→ Working data
= Beginning of Section =
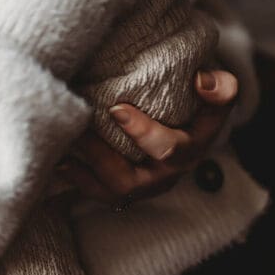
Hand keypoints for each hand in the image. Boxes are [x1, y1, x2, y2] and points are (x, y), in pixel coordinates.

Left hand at [59, 69, 237, 203]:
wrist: (187, 125)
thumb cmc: (197, 102)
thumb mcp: (217, 94)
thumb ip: (220, 87)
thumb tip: (201, 81)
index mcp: (189, 151)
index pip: (171, 148)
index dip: (144, 133)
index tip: (116, 109)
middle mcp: (164, 175)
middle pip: (130, 181)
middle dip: (100, 157)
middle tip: (77, 130)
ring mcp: (142, 186)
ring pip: (108, 192)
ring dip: (81, 172)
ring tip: (60, 149)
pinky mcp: (122, 189)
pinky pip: (96, 193)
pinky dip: (74, 180)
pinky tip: (54, 162)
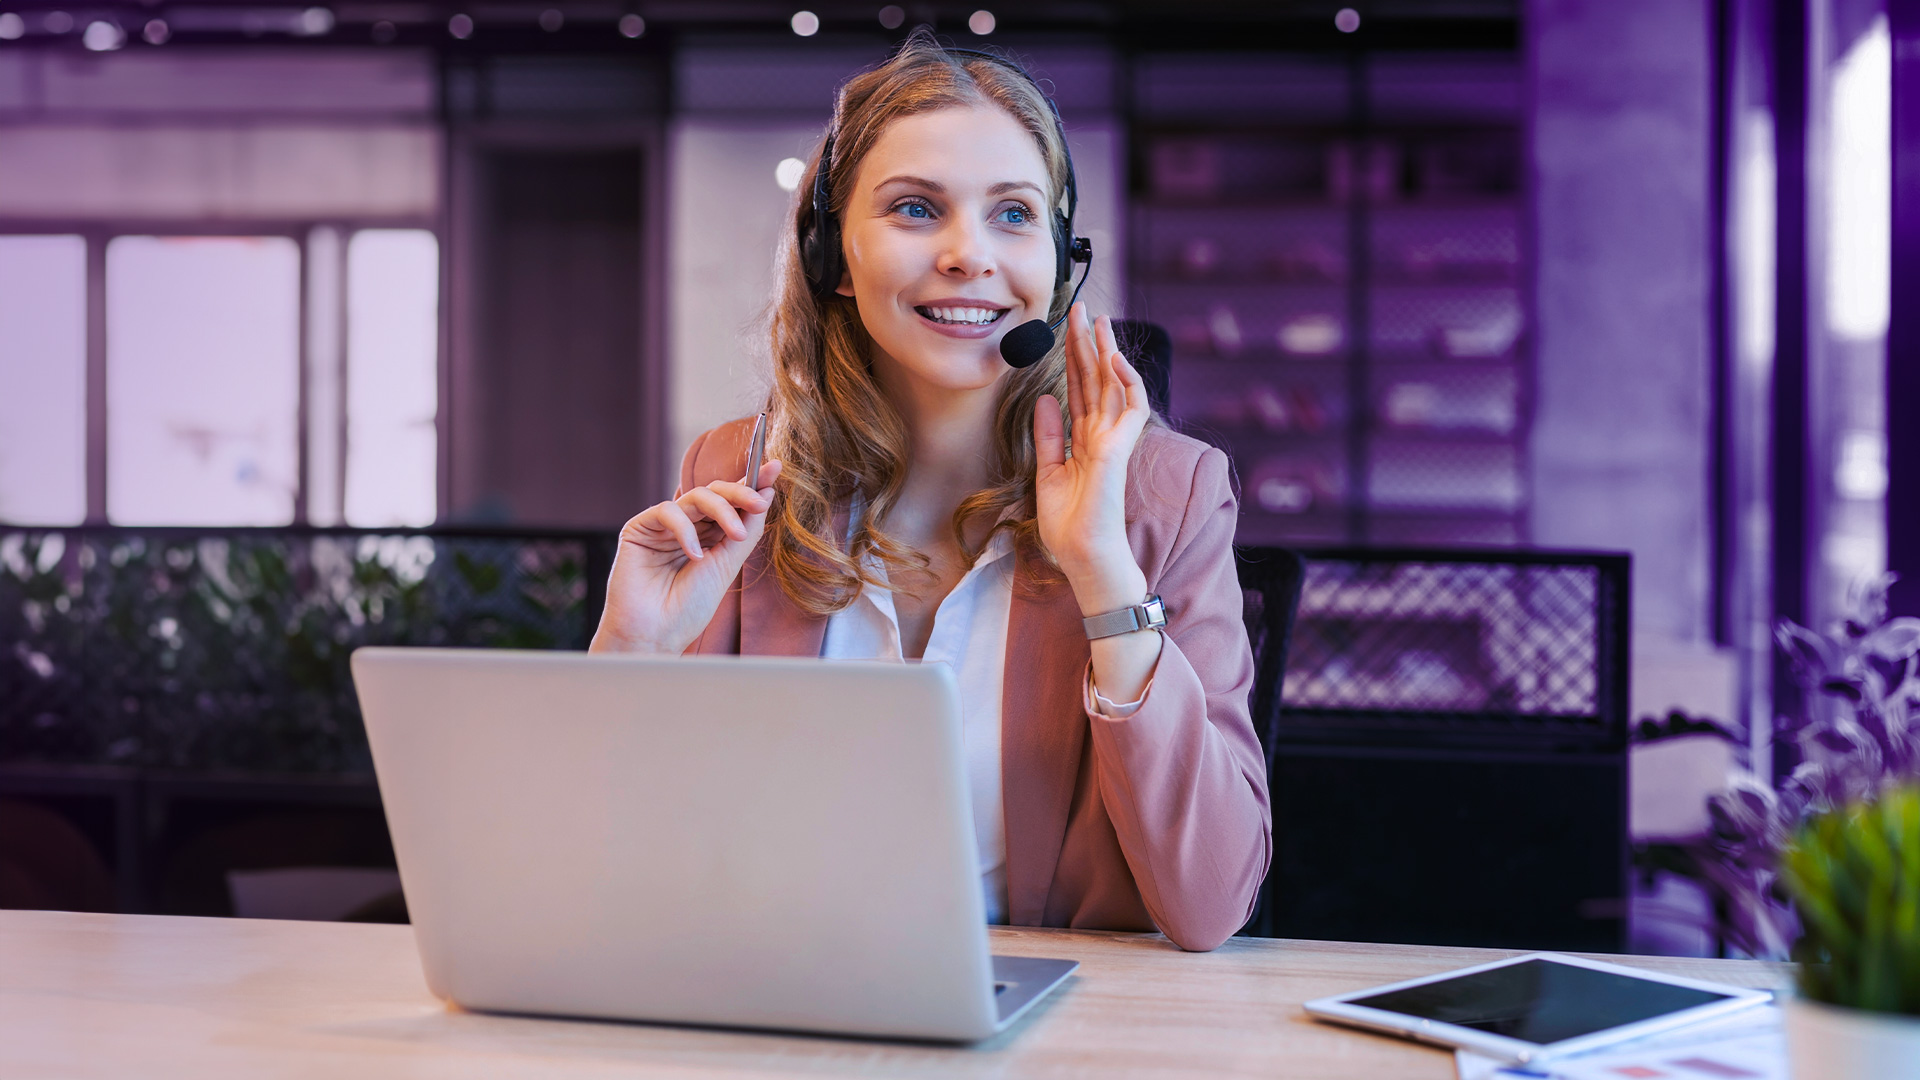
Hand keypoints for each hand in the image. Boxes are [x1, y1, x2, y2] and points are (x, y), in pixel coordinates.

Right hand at [590, 460, 781, 654]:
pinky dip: (686, 530)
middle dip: (741, 493)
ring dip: (722, 510)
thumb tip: (766, 494)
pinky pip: (668, 511)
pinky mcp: (639, 529)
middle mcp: (687, 527)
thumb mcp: (726, 566)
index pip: (731, 502)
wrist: (654, 635)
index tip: (775, 468)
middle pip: (716, 492)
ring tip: (735, 535)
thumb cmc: (687, 609)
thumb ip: (746, 531)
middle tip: (759, 503)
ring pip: (696, 496)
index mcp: (708, 536)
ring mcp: (663, 527)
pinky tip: (694, 555)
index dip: (752, 483)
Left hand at [1034, 304, 1151, 614]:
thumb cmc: (1069, 524)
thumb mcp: (1047, 470)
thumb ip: (1049, 434)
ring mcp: (1114, 440)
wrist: (1082, 555)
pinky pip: (1131, 406)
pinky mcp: (1120, 449)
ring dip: (1107, 350)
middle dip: (1088, 342)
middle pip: (1096, 378)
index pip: (1079, 388)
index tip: (1065, 327)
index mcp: (1085, 439)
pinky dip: (1126, 380)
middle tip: (1080, 307)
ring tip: (1098, 320)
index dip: (1073, 357)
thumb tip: (1044, 398)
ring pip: (1114, 384)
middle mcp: (1102, 435)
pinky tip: (1112, 357)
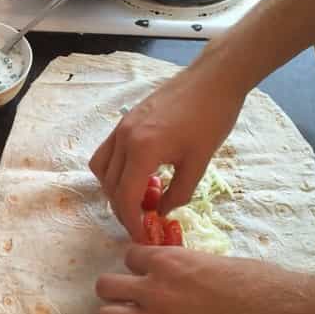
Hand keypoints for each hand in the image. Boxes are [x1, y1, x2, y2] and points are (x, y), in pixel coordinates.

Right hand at [89, 68, 244, 238]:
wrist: (213, 79)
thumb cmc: (212, 118)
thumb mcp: (199, 163)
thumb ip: (178, 193)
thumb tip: (162, 211)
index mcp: (142, 150)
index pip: (125, 197)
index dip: (131, 221)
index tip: (142, 235)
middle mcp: (124, 138)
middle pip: (110, 186)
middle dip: (123, 209)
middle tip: (142, 221)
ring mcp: (121, 127)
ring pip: (101, 169)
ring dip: (115, 189)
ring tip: (139, 197)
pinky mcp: (125, 120)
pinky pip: (107, 152)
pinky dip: (115, 170)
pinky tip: (139, 173)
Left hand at [95, 244, 314, 313]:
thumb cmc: (260, 283)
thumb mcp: (214, 261)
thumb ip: (185, 267)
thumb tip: (175, 273)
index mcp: (169, 261)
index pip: (129, 258)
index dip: (138, 268)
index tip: (150, 277)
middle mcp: (157, 288)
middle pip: (105, 287)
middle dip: (116, 293)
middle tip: (132, 301)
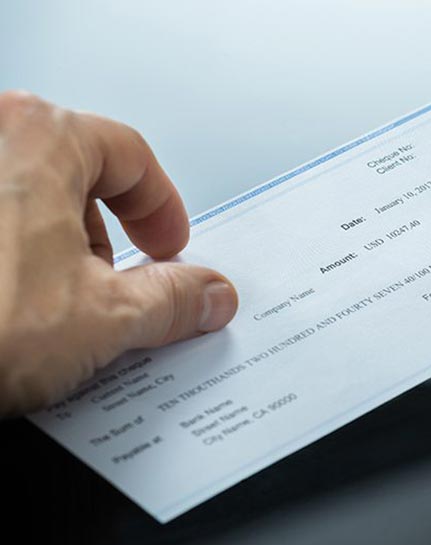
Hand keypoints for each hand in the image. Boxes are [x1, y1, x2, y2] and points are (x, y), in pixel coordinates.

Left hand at [0, 92, 237, 414]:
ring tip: (54, 311)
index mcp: (38, 136)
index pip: (130, 156)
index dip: (163, 209)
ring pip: (21, 196)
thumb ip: (174, 299)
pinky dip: (7, 258)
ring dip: (52, 249)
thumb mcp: (104, 319)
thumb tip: (207, 293)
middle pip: (74, 173)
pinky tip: (5, 311)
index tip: (170, 247)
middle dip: (105, 236)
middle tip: (120, 288)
= End of Section =
The data above is to be printed exactly, all of it, except for the pictures.

Hand keypoints for each hand in the image. Boxes are [x1, y1, x2, y2] and points are (x, y), in pixel coordinates.

Left hand at [59, 69, 237, 203]:
wrist: (187, 125)
thumb cmc: (197, 102)
thumb mcp: (217, 94)
thumb ip: (220, 87)
thumb tip: (201, 81)
index mcp: (189, 151)
index pip: (171, 148)
index dip: (144, 133)
index tip: (116, 109)
middle mcp: (164, 175)
middle pip: (130, 181)
middle dip: (100, 157)
middle tip: (77, 130)
ring mcp: (142, 186)
ring pip: (108, 192)
ring dip: (81, 172)
ring tip: (60, 149)
pinky mcp: (122, 189)
pinky pip: (96, 193)
pinky dip: (74, 180)
pinky tip: (54, 162)
Hand keypoints for each hand in the image. Boxes are [x1, y1, x2, y2] and points are (x, y), in pixel coordinates.

Right hand at [590, 460, 781, 654]:
pinky dip: (686, 530)
middle dip: (741, 493)
ring dip: (722, 510)
thumb tip: (766, 494)
pinky pip: (668, 511)
pinky mcp: (639, 529)
middle mcp: (687, 527)
thumb mcp: (726, 566)
index pip: (731, 502)
wrist: (654, 635)
index tip: (775, 468)
middle pip: (716, 492)
ring tip: (735, 535)
thumb cmc: (687, 609)
thumb ip: (746, 531)
middle tip: (759, 503)
ring pip: (696, 496)
index mcp: (708, 536)
ring mcp: (663, 527)
pinky tip: (694, 555)
index dip: (752, 483)
Left hand at [1034, 304, 1151, 614]:
thumb cmc: (1069, 524)
thumb mcp: (1047, 470)
thumb ip: (1049, 434)
ring mcp: (1114, 440)
wrist: (1082, 555)
pinky pip: (1131, 406)
pinky mcp: (1120, 449)
ring dip: (1107, 350)
middle dip: (1088, 342)
middle pip: (1096, 378)
index pip: (1079, 388)
index tip: (1065, 327)
index mcp: (1085, 439)
pinky dip: (1126, 380)
middle tip: (1080, 307)
ring tip: (1098, 320)
index dip: (1073, 357)
thumb tip: (1044, 398)
ring pip: (1114, 384)
middle mcp: (1102, 435)
pinky tip: (1112, 357)
Hand keypoints for each hand in the image. Boxes are [x1, y1, x2, y2] and points are (x, y), in pixel coordinates.

Right hand at [89, 68, 244, 238]:
wrist: (213, 79)
thumb cmc: (212, 118)
thumb mcp: (199, 163)
thumb ip: (178, 193)
thumb tip: (162, 211)
index mcp: (142, 150)
index pip: (125, 197)
index dip: (131, 221)
index tip: (142, 235)
middle mcp: (124, 138)
middle pip: (110, 186)
middle dip: (123, 209)
middle tip: (142, 221)
ring mcp: (121, 127)
ring pip: (101, 169)
ring dip: (115, 189)
ring tip: (139, 197)
pinky mcp: (125, 120)
pinky pip: (107, 152)
pinky dip: (115, 170)
pinky tip: (139, 173)
Left hand at [95, 244, 314, 313]:
thumb cmc: (260, 283)
thumb mcp: (214, 261)
thumb ip: (185, 267)
thumb tip: (175, 273)
index mcp: (169, 261)
index pip: (129, 258)
index dip: (138, 268)
index tip: (150, 277)
middle mcp: (157, 288)
middle pip: (105, 287)
middle dip: (116, 293)
middle tip: (132, 301)
Hand keypoints for each hand in the image. Boxes are [x1, y1, x2, y2] and points are (x, y), in pixel coordinates.

Left hand at [0, 92, 237, 414]:
ring tip: (54, 311)
index mcp: (38, 136)
index pip: (130, 156)
index dip: (163, 209)
ring pip: (21, 196)
thumb ip: (174, 299)
pinky dip: (7, 258)
ring dip: (52, 249)
thumb mcp: (104, 319)
thumb tip: (207, 293)
middle pip: (74, 173)
pinky tip: (5, 311)
index tip: (170, 247)
middle dip: (105, 236)
middle tip: (120, 288)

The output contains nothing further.